= Giovanni Battista Braccelli =

Italian painter and engraver (fl. 1616–1649)

Curious Designs WDL200, complete text.

Giovanni Battista Bracelli or Braccelli is the name of more than one engraver and painter active in central Italy in the Baroque period, between about 1616 and 1649.

According to Filippo Baldinucci, one Giovanni Battista Braccelli studied under Giovanni Battista Paggi ("il Paggi") and was active in Genova, where he worked in the churches of Santa Maria dei Servi and Santi Cosma e Damiano, and where he died in 1609 at the age of 25. According to Stefano Ticozzi, he was born in 1584, became the most valued assistant to Paggi, and died before his twenty-fifth birthday.

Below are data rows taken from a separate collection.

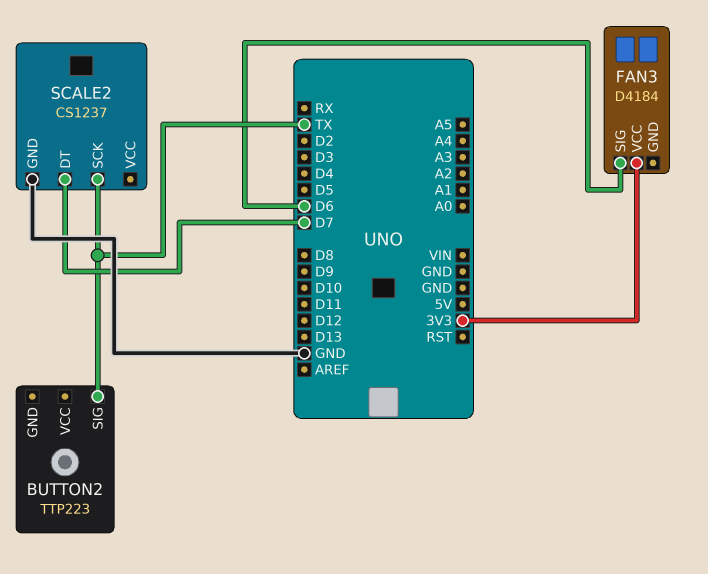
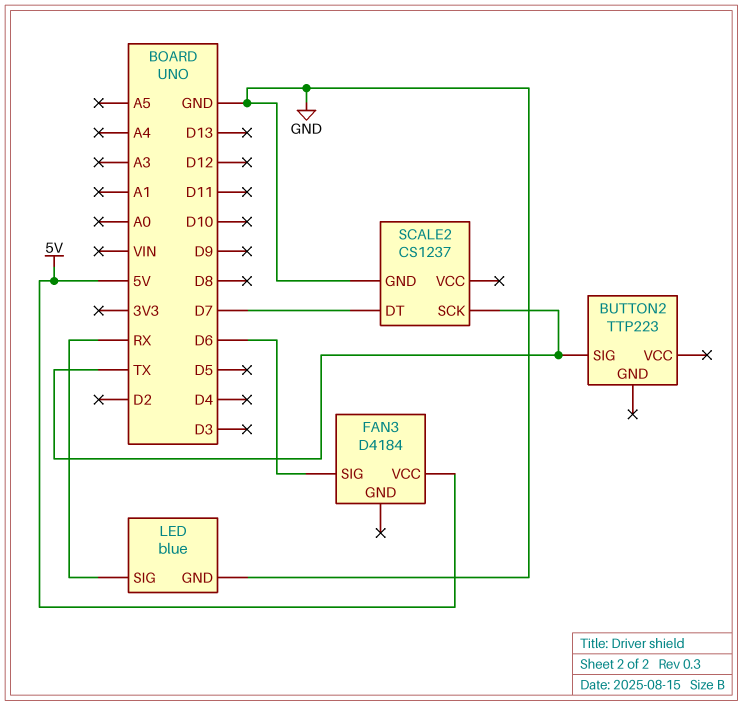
FAN3 pin VCC: 3V3 -> 5V
LED: none -> blue
LED pin GND: none -> GND
LED pin SIG: none -> RX

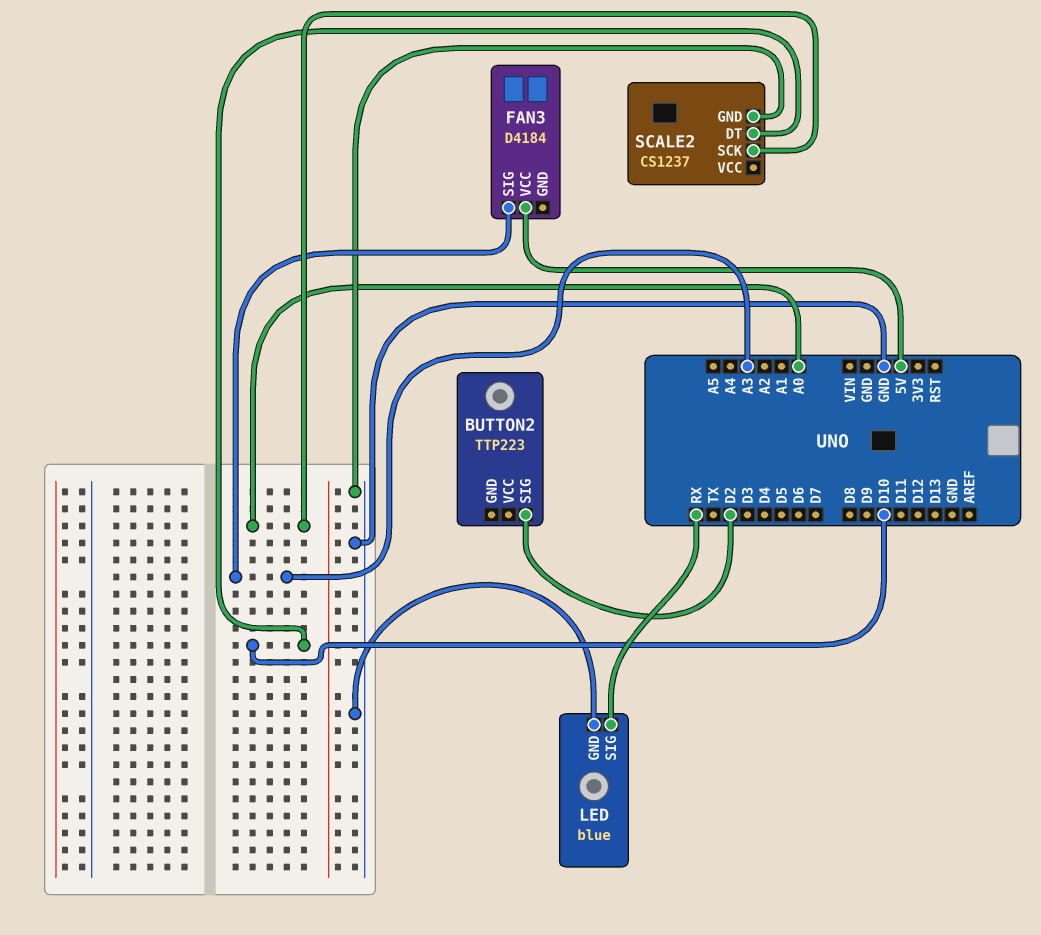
BUTTON2 pin SIG: TX -> D2
FAN3 pin SIG: D6 -> A3
SCALE2 pin DT: D7 -> D10
SCALE2 pin SCK: TX -> A0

A Florentine Giovan Batista Braccelli was a pupil and collaborator of Jacopo da Empoli. He published in 1624 in Livorno a Bizzarie di varie figure, a book of etchings with a dedication to Don Pietro de' Medici (who died in 1604).

Other mentions are of a Florentine Giovanni Battista Bracelli who was a pupil of Giulio Parigi, and another also known as "Brazzé" or "Il Bigio". It is not clear whether these were different people to those above.

A collection of engravings entitled Figure con instrumenti musicali e boscarecci, published in Rome after 1624, also bears the name Giovanni Battista Bracelli, as does a rare Alfabeto figurato published in Naples in 1632.